Saddam Hussein's army pitched five Seersucker cruise missiles
into Kuwait as coalition forces invaded. The allies' robust missile defense network -- so effective against Scuds -- detected none of them.
Fortunately for Iraq's attackers, none of the five found their mark, with one slamming into a Kuwait City shopping mall and another landing about 100 meters from a US Marine Corps leadership post.
Finding an answer to this problem has been difficult. I was at an army missile defense conference in El Paso, Texas, in December 2003, when then-Secretary of Defense Donald Rumsfled pledged
to find a solution. Four years later, it still doesn't exist.
But there has been progress, especially in the last two weeks.
First, the US Army last week announced finalizing the design
of the joint land attack cruise missile defense elevated netted senor (JLENS). It's an aerostat tethered 10,000 feet above the ground, carrying about 7,000lbs of radars.

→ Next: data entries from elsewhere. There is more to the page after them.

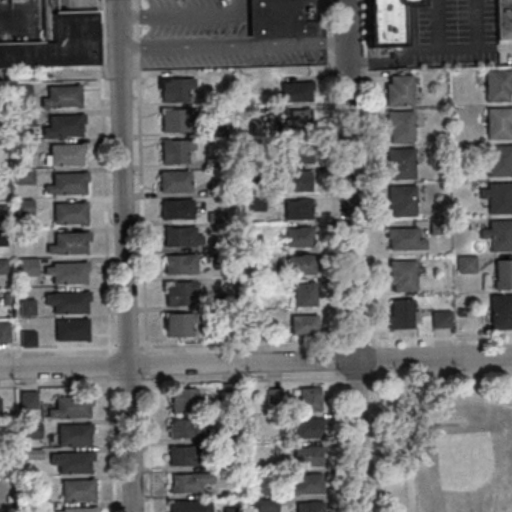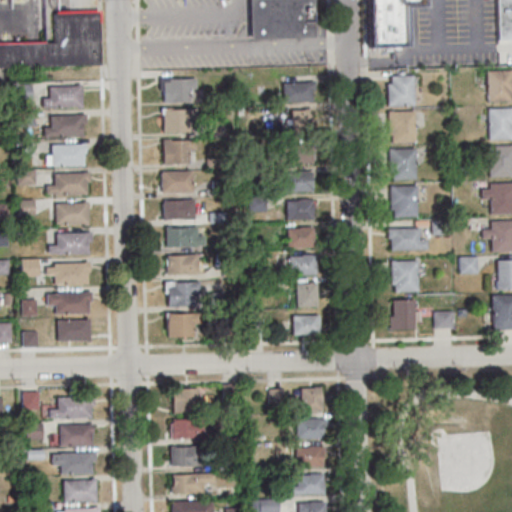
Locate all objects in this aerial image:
building: (404, 3)
road: (183, 15)
road: (25, 19)
building: (277, 19)
building: (280, 19)
building: (501, 19)
building: (386, 22)
building: (380, 24)
parking lot: (213, 38)
building: (57, 42)
building: (58, 43)
road: (231, 45)
road: (427, 51)
road: (1, 73)
building: (495, 86)
building: (499, 86)
building: (173, 89)
building: (178, 89)
building: (294, 90)
building: (400, 90)
building: (296, 91)
building: (397, 91)
building: (21, 92)
building: (63, 96)
building: (60, 97)
building: (230, 102)
building: (300, 117)
building: (20, 118)
building: (297, 118)
building: (174, 119)
building: (175, 120)
building: (499, 122)
building: (497, 123)
building: (64, 125)
building: (398, 125)
building: (61, 126)
building: (401, 126)
building: (213, 128)
building: (21, 147)
building: (173, 150)
building: (175, 151)
building: (63, 154)
building: (65, 154)
building: (297, 154)
building: (300, 154)
building: (500, 159)
building: (211, 161)
building: (497, 161)
building: (399, 163)
building: (402, 163)
building: (22, 176)
building: (25, 177)
road: (102, 177)
road: (139, 177)
building: (176, 180)
building: (299, 180)
building: (172, 181)
building: (295, 181)
building: (65, 183)
building: (68, 183)
building: (215, 187)
building: (498, 196)
building: (497, 197)
building: (401, 200)
building: (403, 200)
building: (253, 203)
building: (22, 207)
building: (178, 208)
building: (299, 208)
building: (175, 209)
building: (296, 209)
building: (1, 211)
building: (3, 211)
building: (70, 212)
building: (67, 213)
building: (455, 213)
building: (214, 216)
building: (437, 227)
building: (499, 234)
building: (179, 236)
building: (183, 236)
building: (498, 236)
building: (297, 237)
building: (300, 237)
building: (1, 238)
building: (3, 238)
building: (403, 238)
building: (406, 238)
building: (67, 243)
building: (70, 243)
road: (124, 255)
road: (352, 255)
road: (334, 256)
building: (468, 263)
building: (179, 264)
building: (181, 264)
building: (302, 264)
building: (299, 265)
building: (465, 265)
building: (2, 266)
building: (3, 266)
building: (29, 266)
building: (25, 267)
building: (67, 271)
building: (65, 272)
building: (504, 273)
building: (402, 275)
building: (404, 275)
building: (503, 275)
building: (178, 293)
building: (181, 293)
building: (303, 294)
building: (306, 294)
building: (4, 298)
building: (212, 299)
building: (65, 302)
building: (25, 307)
building: (28, 307)
building: (501, 311)
building: (459, 312)
building: (500, 312)
building: (402, 313)
building: (400, 315)
building: (440, 319)
building: (443, 319)
building: (178, 323)
building: (179, 324)
building: (306, 324)
building: (302, 325)
building: (253, 327)
building: (225, 328)
building: (72, 329)
building: (68, 330)
building: (3, 332)
building: (5, 332)
building: (25, 336)
building: (28, 338)
road: (256, 343)
road: (255, 361)
road: (145, 364)
road: (109, 366)
road: (376, 377)
building: (229, 388)
building: (228, 391)
building: (273, 395)
building: (310, 398)
building: (311, 398)
building: (28, 399)
building: (30, 399)
building: (184, 399)
building: (184, 399)
building: (0, 405)
road: (407, 405)
building: (70, 406)
building: (71, 407)
building: (185, 427)
building: (308, 427)
building: (309, 427)
building: (186, 428)
building: (31, 430)
building: (33, 430)
building: (73, 434)
building: (75, 434)
building: (229, 435)
road: (149, 443)
road: (111, 444)
park: (443, 444)
building: (32, 454)
building: (183, 454)
building: (307, 454)
building: (184, 455)
building: (308, 455)
building: (71, 461)
building: (74, 461)
building: (219, 464)
park: (469, 466)
building: (267, 475)
building: (188, 481)
building: (189, 482)
building: (305, 484)
building: (307, 484)
building: (79, 489)
building: (77, 490)
building: (224, 491)
building: (8, 498)
building: (264, 504)
building: (188, 505)
building: (188, 505)
building: (266, 505)
building: (309, 506)
building: (309, 506)
building: (75, 509)
building: (79, 509)
building: (231, 509)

Knowing the missiles are coming is one thing. Shooting them down is quite another. The surface-launched advanced medium range air to air missile (SLAMRAAM) is useful, but has limited range. If the cruise missile is packed with a biological or chemical warhead, intercepting the missile at short range could do almost as much harm.

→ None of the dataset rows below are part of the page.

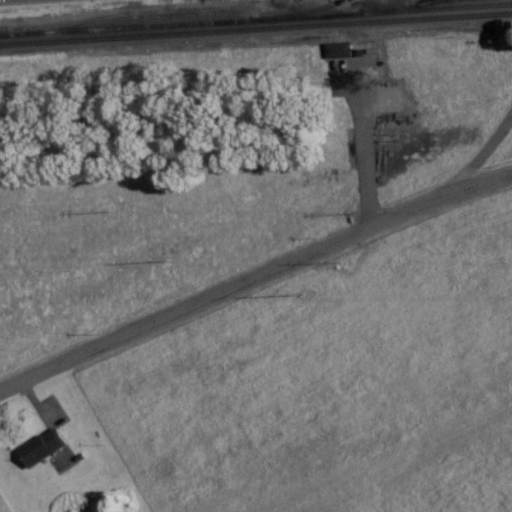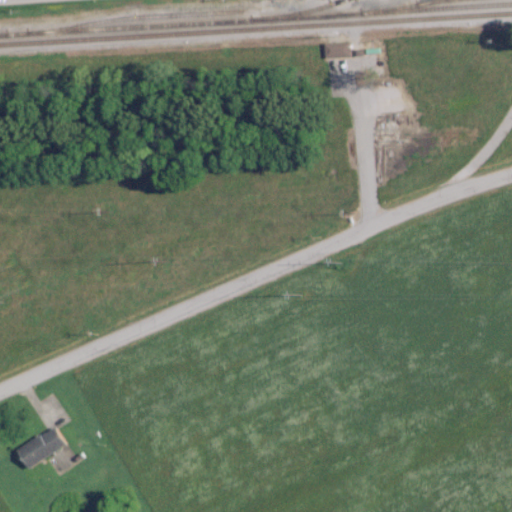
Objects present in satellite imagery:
railway: (418, 5)
railway: (313, 9)
railway: (256, 19)
railway: (255, 27)
building: (340, 49)
road: (254, 274)
building: (43, 447)
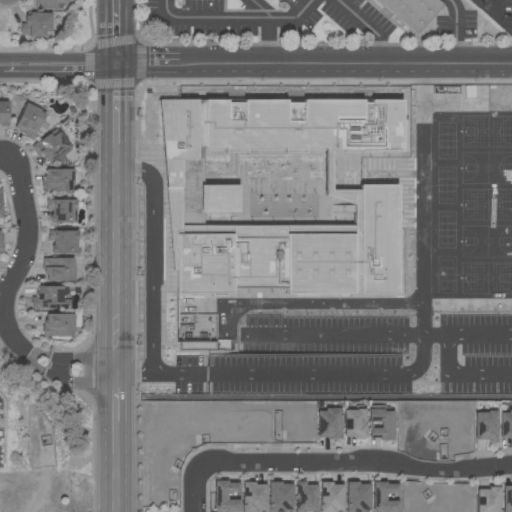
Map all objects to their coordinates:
building: (49, 3)
building: (412, 11)
road: (288, 17)
building: (36, 24)
building: (36, 24)
road: (267, 28)
road: (456, 30)
road: (116, 32)
road: (256, 64)
road: (115, 104)
building: (3, 113)
building: (3, 114)
building: (28, 121)
building: (28, 121)
park: (486, 133)
park: (444, 143)
building: (49, 146)
building: (49, 146)
park: (485, 170)
road: (301, 179)
building: (57, 180)
building: (58, 180)
park: (444, 187)
road: (276, 190)
building: (276, 195)
building: (277, 199)
building: (1, 203)
road: (421, 203)
building: (0, 205)
road: (239, 206)
park: (486, 207)
building: (61, 210)
building: (60, 211)
park: (444, 232)
building: (62, 241)
building: (62, 241)
building: (0, 242)
park: (485, 243)
building: (1, 246)
road: (151, 258)
road: (115, 259)
road: (162, 268)
building: (57, 269)
building: (58, 269)
park: (444, 277)
road: (399, 279)
park: (486, 280)
road: (3, 296)
building: (47, 297)
building: (49, 297)
road: (471, 303)
road: (304, 306)
building: (57, 325)
building: (58, 325)
road: (343, 337)
road: (493, 351)
parking lot: (366, 356)
road: (133, 374)
road: (177, 375)
parking lot: (186, 375)
road: (327, 375)
road: (116, 399)
building: (353, 423)
building: (327, 424)
building: (329, 424)
building: (354, 424)
building: (381, 424)
building: (381, 425)
building: (505, 425)
building: (485, 426)
building: (505, 426)
building: (486, 427)
road: (333, 463)
road: (116, 468)
building: (225, 496)
building: (226, 497)
building: (253, 497)
building: (279, 497)
building: (280, 497)
building: (330, 497)
building: (356, 497)
building: (357, 497)
building: (383, 497)
building: (384, 497)
building: (254, 498)
building: (305, 498)
building: (305, 498)
building: (331, 498)
building: (506, 498)
building: (486, 499)
building: (507, 499)
building: (488, 500)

But the army has just taken a big step to solve the range problem. Late last week, the army invited industry to participate
in a market survey for an extended range cruise missile interceptor. The acquisition notice suggests the potential contract is competitive, but the favored candidate is already clear.
Raytheon has been slowly developing the low-cost, advanced extended range attack missile (AERAM)
since at least 2004. It is already designed to meet all of the requirements in the description for market survey, including compatibility with the SLAMRAAM launcher.